Les QT de la Banque Centrale Européenne (BCE) et de la Banque du Japon (BoJ) pourraient constituer une menace plus sérieuse, même s'ils n'ont pas encore commencé. La BoJ est encore dans une logique de relance et la BCE se limite à réduire la taille de son bilan rapportée au PIB de la zone euro. Toutefois, lorsque ces deux banques centrales feront un pas vers le QT, les risques s'accentueront. 

Quant à l'assouplissement quantitatif, la BCE et la BoJ ont toutes deux été plus audacieuses que la Fed, en augmentant leur bilan dans des proportions plus importantes par rapport au PIB et en achetant un éventail plus large d'instruments. 

La situation pourrait également être compliquée par la liquidité. Les marchés des obligations d'entreprises européennes ne sont pas aussi liquides que le marché des bons du Trésor américain. Dès lors, lorsque la BCE réduira son bilan, il y a un risque d'un assèchement de la liquidité.

L'évolution future des taux de la Fed reste une source de préoccupation potentielle.

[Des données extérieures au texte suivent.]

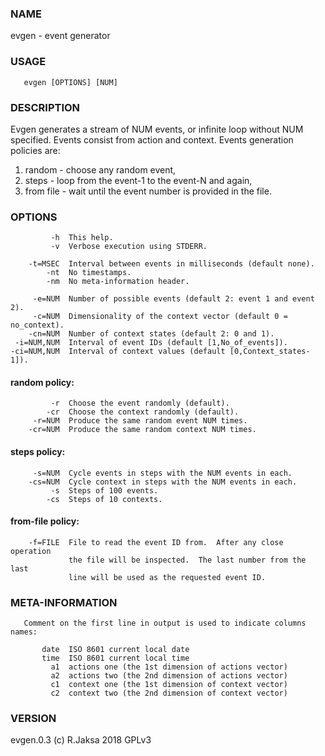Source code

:    
### NAME
evgen - event generator

### USAGE
       evgen [OPTIONS] [NUM]
   
### DESCRIPTION
Evgen generates a stream of NUM events, or infinite loop without NUM specified.
Events consist from action and context.  Events generation policies are:

1. random - choose any random event,
2. steps - loop from the event-1 to the event-N and again,
3. from file - wait until the event number is provided in the file.

### OPTIONS
             -h  This help.
             -v  Verbose execution using STDERR.
   
        -t=MSEC  Interval between events in milliseconds (default none).
            -nt  No timestamps.
            -nm  No meta-information header.
   
         -e=NUM  Number of possible events (default 2: event 1 and event 2).
         -c=NUM  Dimensionality of the context vector (default 0 = no_context).
        -cn=NUM  Number of context states (default 2: 0 and 1).
     -i=NUM,NUM  Interval of event IDs (default [1,No_of_events]).
    -ci=NUM,NUM  Interval of context values (default [0,Context_states-1]).
   
#### random policy:
             -r  Choose the event randomly (default).
            -cr  Choose the context randomly (default).
         -r=NUM  Produce the same random event NUM times.
        -cr=NUM  Produce the same random context NUM times.
   
#### steps policy:
         -s=NUM  Cycle events in steps with the NUM events in each.
        -cs=NUM  Cycle context in steps with the NUM events in each.
             -s  Steps of 100 events.
            -cs  Steps of 10 contexts.
   
#### from-file policy:
        -f=FILE  File to read the event ID from.  After any close operation
                 the file will be inspected.  The last number from the last
                 line will be used as the requested event ID.
   
### META-INFORMATION
       Comment on the first line in output is used to indicate columns names:
   
           date  ISO 8601 current local date
           time  ISO 8601 current local time
             a1  actions one (the 1st dimension of actions vector)
             a2  actions two (the 2nd dimension of actions vector)
             c1  context one (the 1st dimension of context vector)
             c2  context two (the 2nd dimension of context vector)
   
### VERSION
evgen.0.3 (c) R.Jaksa 2018 GPLv3

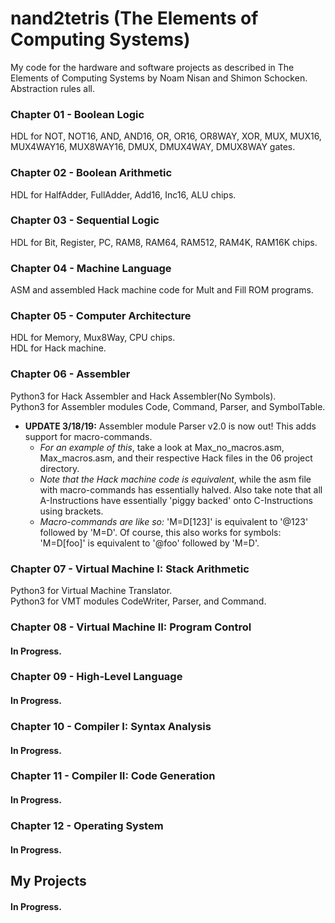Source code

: # nand2tetris (The Elements of Computing Systems)
My code for the hardware and software projects as described in The Elements of Computing Systems by Noam Nisan and Shimon Schocken.\
Abstraction rules all.

### Chapter 01 - Boolean Logic
HDL for NOT, NOT16, AND, AND16, OR, OR16, OR8WAY, XOR, MUX, MUX16, MUX4WAY16, MUX8WAY16, DMUX, DMUX4WAY, DMUX8WAY gates.

### Chapter 02 - Boolean Arithmetic
HDL for HalfAdder, FullAdder, Add16, Inc16, ALU chips.

### Chapter 03 - Sequential Logic
HDL for Bit, Register, PC, RAM8, RAM64, RAM512, RAM4K, RAM16K chips.

### Chapter 04 - Machine Language
ASM and assembled Hack machine code for Mult and Fill ROM programs.

### Chapter 05 - Computer Architecture
HDL for Memory, Mux8Way, CPU chips.\
HDL for Hack machine.

### Chapter 06 - Assembler
Python3 for Hack Assembler and Hack Assembler(No Symbols).\
Python3 for Assembler modules Code, Command, Parser, and SymbolTable.
* **UPDATE 3/18/19:** Assembler module Parser v2.0 is now out! This adds support for macro-commands.
  * *For an example of this*, take a look at Max_no_macros.asm, Max_macros.asm, and their respective Hack files in the 06 project directory.
  * *Note that the Hack machine code is equivalent*, while the asm file with macro-commands has essentially halved.
Also take note that all A-Instructions have essentially 'piggy backed' onto C-Instructions using brackets.
  * *Macro-commands are like so:* 'M=D[123]' is equivalent to '@123' followed by 'M=D'.
Of course, this also works for symbols: 'M=D[foo]' is equivalent to '@foo' followed by 'M=D'.

### Chapter 07 - Virtual Machine I: Stack Arithmetic
Python3 for Virtual Machine Translator.\
Python3 for VMT modules CodeWriter, Parser, and Command.

### Chapter 08 - Virtual Machine II: Program Control
#### In Progress.

### Chapter 09 - High-Level Language
#### In Progress.

### Chapter 10 - Compiler I: Syntax Analysis
#### In Progress.

### Chapter 11 - Compiler II: Code Generation
#### In Progress.

### Chapter 12 - Operating System
#### In Progress.

## My Projects
#### In Progress.
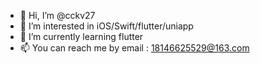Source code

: - 👋 Hi, I’m @cckv27
- 👀 I’m interested in iOS/Swift/flutter/uniapp
- 🌱 I’m currently learning flutter
- 📫 You can reach me by email : 18146625529@163.com
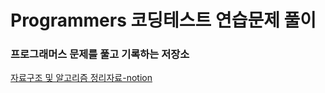 # Programmers 코딩테스트 연습문제 풀이
### 프로그래머스 문제를 풀고 기록하는 저장소
[자료구조 및 알고리즘 정리자료-notion](https://bejewled-metatarsal-0e5.notion.site/1d72248d36024a51a65d5438a97cc14f)
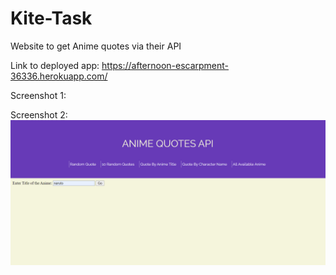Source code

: # Kite-Task
Website to get Anime quotes via their API

Link to deployed app: https://afternoon-escarpment-36336.herokuapp.com/

Screenshot 1:
<img scr="https://github.com/shellymohanty09/Kite-Task/blob/main/img_2.png"> 

Screenshot 2:
<img src="https://github.com/shellymohanty09/Kite-Task/blob/main/image.png" >
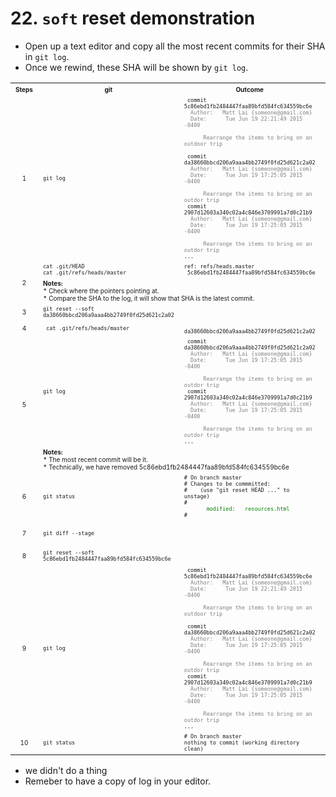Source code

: # 22. `soft` reset demonstration
* Open up a text editor and copy all the most recent commits for their SHA in `git log`.
* Once we rewind, these SHA will be shown by `git log`.


<table><tbody>
  <tr>
    <th><font size="1">Steps</font></th>	
    <th><font size="1">git</font></th>	    
    <th><font size="1">Outcome</font></th>	    
    <th><font size="1">Notes</font></th>	            
  </tr>
  <tr>
    <td align="center"><font size="1">1</font></td>
    <td><font size="1"><code>git log</code></font></td>
    <td><font size="1">
      <code> commit 5c86ebd1fb2484447faa89bfd584fc634559bc6e </code></br>
      <code> <font color="gray"> Author: &nbsp; Matt Lai {someone@gmail.com} </font></code></br>
      <code> <font color="gray"> Date:   &nbsp;&nbsp; Tue Jun 19 22:21:49 2015 -0400 </font></code></p>      
      <code> <font color="gray"> &nbsp;&nbsp;&nbsp; Rearrange the items to bring on an outdoor trip </font></code> </p>
      <code> commit da38660bbcd206a9aaa4bb2749f0fd25d621c2a02 </code></br>
      <code> <font color="gray"> Author: &nbsp; Matt Lai {someone@gmail.com} </font></code></br>
      <code> <font color="gray"> Date:   &nbsp;&nbsp; Tue Jun 19 17:25:05 2015 -0400 </font></code></p>      
      <code> <font color="gray"> &nbsp;&nbsp;&nbsp; Rearrange the items to bring on an outdor trip </font></code></br>
      <code> commit 2907d12603a340c02a4c846e3709991a7d0c21b9  </code></br>
      <code> <font color="gray"> Author: &nbsp; Matt Lai {someone@gmail.com} </font></code></br>
      <code> <font color="gray"> Date:   &nbsp;&nbsp; Tue Jun 19 17:25:05 2015 -0400 </font></code></p>      
      <code> <font color="gray"> &nbsp;&nbsp;&nbsp; Rearrange the items to bring on an outdor trip </font></code></br>
      <code>...</code>
    </font></td>
    <td><font size="1"></font></td>            
  </tr>
  <tr>
    <td align="center" rowspan="2"><font size="1">2</font></td>
    <td><font size="1">
      <code>cat .git/HEAD</code></br>
      <code>cat .git/refs/heads/master</code></br>
    </font></td>
    <td><font size="1">
      <code>ref: refs/heads.master</code></br>
      <code> 5c86ebd1fb2484447faa89bfd584fc634559bc6e </code>      
      </font></td>
    <td><font size="1"></font></td>            
  </tr>
  <tr>
    <td colspan="3"><font size="1">
    <b>Notes:</b> </br>
      * Check where the pointers pointing at. </br>
	 * Compare the SHA to the log, it will show that SHA is the latest commit.
    </font></td>        
  </tr>  
  <tr>
    <td align="center"><font size="1">3</font></td>
    <td><font size="1"><code>git reset --soft da38660bbcd206a9aaa4bb2749f0fd25d621c2a02 </code></font></td>
    <td><font size="1"><code></code></font></td>
    <td><font size="1">Move the HEAD pointer that in time. </font></td>            
  </tr>  
  <tr>
    <td align="center"><font size="1">4</font></td>
    <td><font size="1"><code> cat .git/refs/heads/master </code></font></td>
    <td><font size="1"><code> da38660bbcd206a9aaa4bb2749f0fd25d621c2a02 </code></font></td>
    <td><font size="1"></font></td>            
  </tr>
  <tr>
    <td align="center" rowspan="2"><font size="1">5</font></td>
    <td><font size="1"><code>git log</code></font></td>
    <td><font size="1">
      <code> commit da38660bbcd206a9aaa4bb2749f0fd25d621c2a02 </code></br>
      <code> <font color="gray"> Author: &nbsp; Matt Lai {someone@gmail.com} </font></code></br>
      <code> <font color="gray"> Date:   &nbsp;&nbsp; Tue Jun 19 17:25:05 2015 -0400 </font></code></p>      
      <code> <font color="gray"> &nbsp;&nbsp;&nbsp; Rearrange the items to bring on an outdor trip </font></code></br>
      <code> commit 2907d12603a340c02a4c846e3709991a7d0c21b9  </code></br>
      <code> <font color="gray"> Author: &nbsp; Matt Lai {someone@gmail.com} </font></code></br>
      <code> <font color="gray"> Date:   &nbsp;&nbsp; Tue Jun 19 17:25:05 2015 -0400 </font></code></p>      
      <code> <font color="gray"> &nbsp;&nbsp;&nbsp; Rearrange the items to bring on an outdor trip </font></code></br>
      <code>...</code>
    </font></td>
    <td><font size="1">
      The most recent commit will be it. Technically, </p> 
      we have removed 5c86ebd1fb2484447faa89bfd584fc634559bc6e 
    </font></td>            
  </tr>
  <tr>
    <td colspan="3"><font size="1">
      <b>Notes:</b></br>
      * The most recent commit will be it. </br>
      * Technically, we have removed 5c86ebd1fb2484447faa89bfd584fc634559bc6e 
    </font></td>            
  </tr>  
  <tr>
    <td align="center"><font size="1">6</font></td>
    <td><font size="1"><code>git status</code></font></td>
   <td><font size="1">	  
      <code># On branch master</code></br>
      <code># Changes to be commmitted:</code></br>
      <code># &nbsp;&nbsp; (use "git reset HEAD <file>..." to unstage)</code></br>
      <code>#</code></br>
      <code> <font color="green">&nbsp;&nbsp;&nbsp;&nbsp;&nbsp; modified: &nbsp; resources.html </font></code></br>
      <code># </code>
    </font></td>	 
    <td><font size="1">It has the change in the staging. </font></td>            
  </tr>
  <tr>
    <td align="center"><font size="1">7</font></td>
    <td><font size="1"><code>git diff --stage</code></font></td>
   <td><font size="1">	      </font></td>	 
    <td><font size="1">
      The difference between (staging vs repository). </br>
      All the changes are still in staging and working directory.
    </font></td>            
  </tr>
  <tr>
    <td align="center"><font size="1">8</font></td>
    <td><font size="1"><code>git reset --soft 5c86ebd1fb2484447faa89bfd584fc634559bc6e </code></font></td>
   <td><font size="1">	      </font></td>	 
    <td><font size="1"> git still keeps the copy of the lastest SHA which was already removed.  </font></td>            
  </tr>
  <tr>
    <td align="center"><font size="1">9</font></td>
    <td><font size="1"><code>git log</code></font></td>
    <td><font size="1">
      <code> commit 5c86ebd1fb2484447faa89bfd584fc634559bc6e </code></br>
      <code> <font color="gray"> Author: &nbsp; Matt Lai {someone@gmail.com} </font></code></br>
      <code> <font color="gray"> Date:   &nbsp;&nbsp; Tue Jun 19 22:21:49 2015 -0400 </font></code></p>      
      <code> <font color="gray"> &nbsp;&nbsp;&nbsp; Rearrange the items to bring on an outdoor trip </font></code> </p>
      <code> commit da38660bbcd206a9aaa4bb2749f0fd25d621c2a02 </code></br>
      <code> <font color="gray"> Author: &nbsp; Matt Lai {someone@gmail.com} </font></code></br>
      <code> <font color="gray"> Date:   &nbsp;&nbsp; Tue Jun 19 17:25:05 2015 -0400 </font></code></p>      
      <code> <font color="gray"> &nbsp;&nbsp;&nbsp; Rearrange the items to bring on an outdor trip </font></code></br>
      <code> commit 2907d12603a340c02a4c846e3709991a7d0c21b9  </code></br>
      <code> <font color="gray"> Author: &nbsp; Matt Lai {someone@gmail.com} </font></code></br>
      <code> <font color="gray"> Date:   &nbsp;&nbsp; Tue Jun 19 17:25:05 2015 -0400 </font></code></p>      
      <code> <font color="gray"> &nbsp;&nbsp;&nbsp; Rearrange the items to bring on an outdor trip </font></code></br>
      <code>...</code>
    </font></td>
    <td><font size="1">Everything comes back again.</font></td>            
  </tr>
  <tr>
    <td align="center"><font size="1">10</font></td>
    <td><font size="1"><code>git status</code></font></td>
   <td><font size="1">	  
      <code># On branch master</code></br>
      <code>nothing to commit (working directory clean) </code>
    </font></td>
    <td><font size="1"></font></td>            
  </tr>
</tbody></table>


* we didn't do a thing
* Remeber to have a copy of log in your editor.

Les investisseurs devraient donc rester attentifs au QT, ainsi qu'à d'autres facteurs de risques tels qu'une rupture des négociations commerciales entre les États-Unis et la Chine, un resserrement du crédit aux États-Unis et un atterrissage brutal de l'économie chinoise. 

L'évolution future des taux de la Fed reste également une source de préoccupation potentielle. Après les récentes déclarations conciliantes de la Fed, les marchés ont exclu de nouveaux relèvements de taux et prévoient même la première baisse du cycle pour 2020. 

Toutefois, il n’est pas certain que le cycle de relèvement des taux de la Fed soit déjà arrivé à son terme. La Fed a promis d'être «patiente», mais pas de mettre un point final à son resserrement monétaire. Les investisseurs en actions pourraient donc être déçus si un nouveau relèvement de 25 points de base devait survenir cette année. 

Compte tenu de ces risques, ainsi que des signes de ralentissement de la croissance économique, une modeste surpondération des actions mondiales, avec une couverture contre les risques extrêmes peut être attendue.